Why isn't an odd improper integral equal to zero

Question

My calculus book says that the integral of $\frac1x$ cannot cross zero. Now it seems obvious that because of symmetry, there will always be an interval whose integrals are equal in magnitude and opposite insign, so cancel, even though they do not converge.

Now typing into wolframalpha I got "does not converge" and only at the bottom did the expected result appeared ($\ln|b|-\ln|a|$) as "Cauchy principal value" (CPV, which I looked up on wikipedia). Why that fancyness? Does this has some implications in some application area?

And also, when I ask wolframalpha about "integral of cos/sin from $0$ to $\frac\pi2$", I get infinity (intuitive, looking at the plot, although $\ln|sin(\frac\pi2)|-\ln|sin(0)|$ is admittedly wrong ) as "CPV", but when I ask for "integral of cos/sin from $0$ to $\pi$" which I expect to be zero, because the plot is symmetric/odd I get "does not converge" and there is no CPV result either. Why?

Answer 1

Regarding the problem $$\int_a^b{\frac{1}{x}dx}$$ the fundamental theorem of calculus requires that the function be continuous over the interval $(a, b)$, and while $f(x) = \frac{1}{x}$ is continuous over its domain (which is $(-\infty, 0)\cup (0, +\infty)$), it is not continuous over an interval that crosses 0. So the integral can be found using CPV.

As for integrating $\cot(x)$ over the interval $(0, \frac{\pi}{2})$, note that $\sin{(0)} = 0$, and the domain of logarithmic functions is strictly positive. Equivalently, $$\ln{\left|\sin{\left(\frac{\pi}{2}\right)}\right|} - \ln{|\sin(0)|} = \ln{\left|\frac{\sin{\left(\frac{\pi}{2}\right)}}{\sin{(0})}\right|}$$

which causes division by zero, so can't be used.

Answer 2

The Cauchy principal value and other pseudo-functions are common in distribution theory (not only...) and in physics where infinite values are removed nicely when possible (hidden under the carpet with renormalization tricks else... ;-)).
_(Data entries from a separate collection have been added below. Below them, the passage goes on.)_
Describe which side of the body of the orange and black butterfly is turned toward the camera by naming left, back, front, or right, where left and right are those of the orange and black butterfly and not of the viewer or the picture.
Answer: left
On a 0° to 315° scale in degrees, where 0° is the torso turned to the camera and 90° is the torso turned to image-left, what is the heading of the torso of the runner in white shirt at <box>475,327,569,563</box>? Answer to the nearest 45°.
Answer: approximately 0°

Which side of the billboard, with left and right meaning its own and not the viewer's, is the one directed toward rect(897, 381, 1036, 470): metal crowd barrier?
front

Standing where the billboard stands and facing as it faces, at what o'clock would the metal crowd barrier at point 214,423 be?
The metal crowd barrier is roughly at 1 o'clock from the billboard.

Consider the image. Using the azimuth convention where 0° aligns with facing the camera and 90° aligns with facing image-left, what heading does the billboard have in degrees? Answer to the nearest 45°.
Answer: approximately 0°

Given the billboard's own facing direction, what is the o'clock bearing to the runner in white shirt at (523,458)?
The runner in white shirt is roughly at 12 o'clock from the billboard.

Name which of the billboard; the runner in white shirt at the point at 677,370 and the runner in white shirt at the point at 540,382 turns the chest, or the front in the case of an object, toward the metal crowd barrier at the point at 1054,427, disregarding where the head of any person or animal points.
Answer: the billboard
In distribution theory we may always exchange derivation and limit, all derivatives remain distributions, every distribution admits one primitive (up to a global constant) and so on... For these (generous) rules to hold we need tolerant functions so that the derivative of $\log|x|$ for example will be P.V. $\frac 1x$ and not simply $\frac 1x$ (the integral of the last one would not exist !). Curiously multiplication became more difficult when multiplying two $\delta(x)$ for example (even with Colombeau and others ideas) but we can't have everything...

Distribution theory is much used in advanced part of physics (with great names like Sobolev, Gel'fand, Dirac and later Schwartz bringing the mathematical respectability) because it allows for example to handle discrete values as well as continuous spectra in an unified way but let's stop the propaganda and come to your second part...
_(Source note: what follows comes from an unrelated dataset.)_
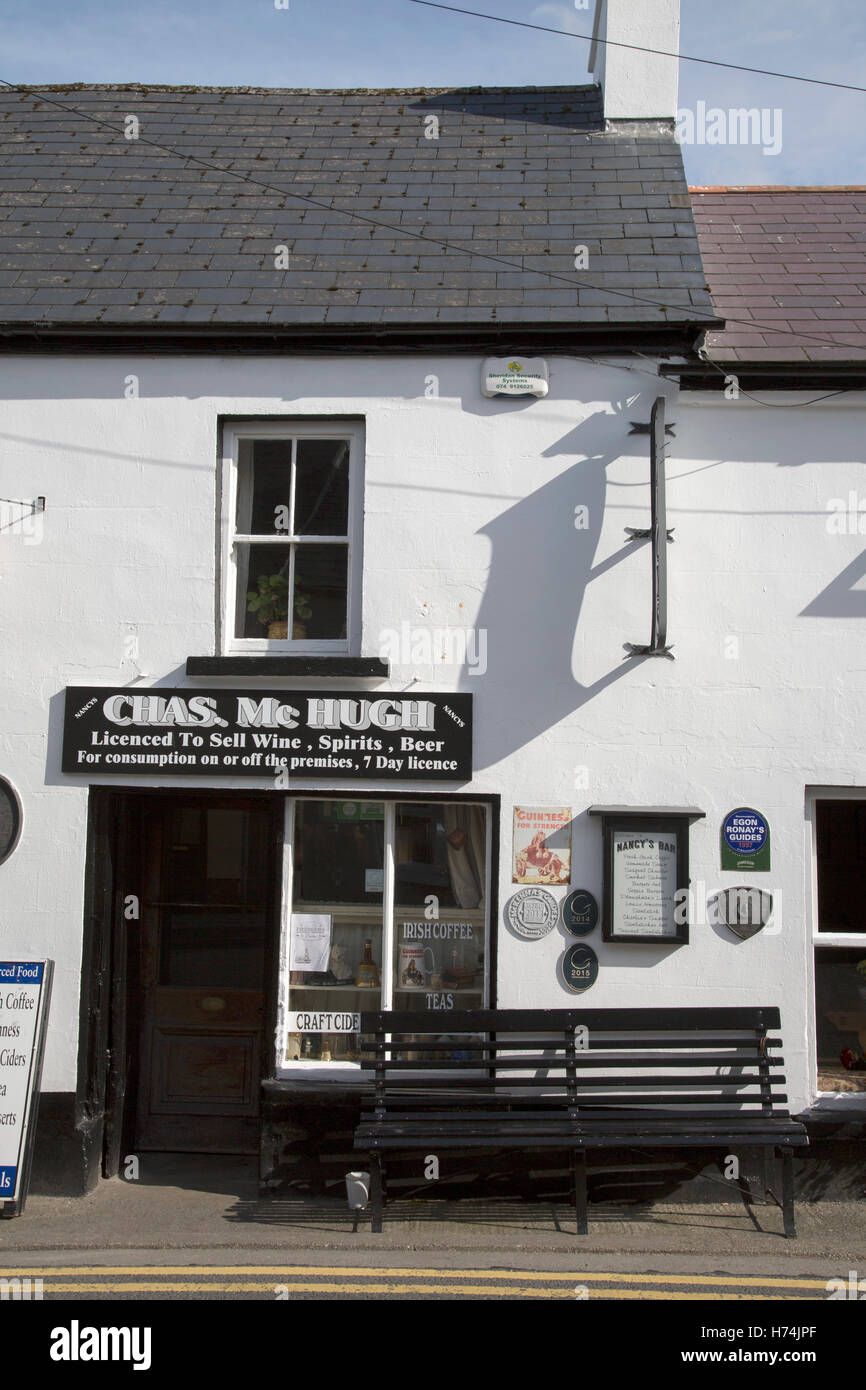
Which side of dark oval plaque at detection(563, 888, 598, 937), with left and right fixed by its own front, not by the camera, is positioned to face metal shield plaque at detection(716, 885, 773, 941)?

Concerning your "integral of cos/sin from 0 to pi" not evaluated by Alpha. Well it seems that the software didn't considerer compensation of singularities at two finite points (I don't know if Alpha handles compensations at $-\infty$ and $+\infty$ but it could consider them as the same 'point' $\infty=\frac 10$). For physical application you would have to specify the limits say 'from $\epsilon$ to $\pi-\epsilon$' as $\epsilon \to 0$.

Answer 3

Regarding your original question: let $f(x)$ be an odd function on $\mathbb R$. We can think of two different ways of computing the improper integral $$\int_{-\infty}^\infty f(x) dx=\lim_{a\to\infty}\int_{-a}^a f(x) dx,$$

or $$\int_{-\infty}^\infty f(x) dx=\lim_{a\to -\infty, b\to\infty}\int_a^b f(x) dx.$$

Since $f$ is odd, the first way gives $0$; this is what is called Cauchy Principal Value. However, the proper way to compute the improper integral is the second way. The reason why, is because we want (in some sense) to take the supremum over all intervals $[a,b]\subset \mathbb R$. And this way of computing it is the reason why $f(x)=\dfrac{1}{x}$ (or $f(x)=x$) will give divergent integrals.

Answer 4

In order for the Riemann integral, or any stronger integrals, of an odd function over an interval symmetric about a root, to be $0$, it is necessary that the function be Riemann integrable over said interval. If the function is not integrable, then the integral does not exist, regardless of what your intuition may tell you about what the integral should equal. And thus, this is precisely the problem with integrating a function such as $f : \mathbb R \setminus\{0\} \rightarrow \mathbb R, f(x) \equiv \frac1x$ on $[-1,1]$: $f$ is not Riemann integrable on this interval. So any integral of $f$ on an interval containing $0$ does not exist.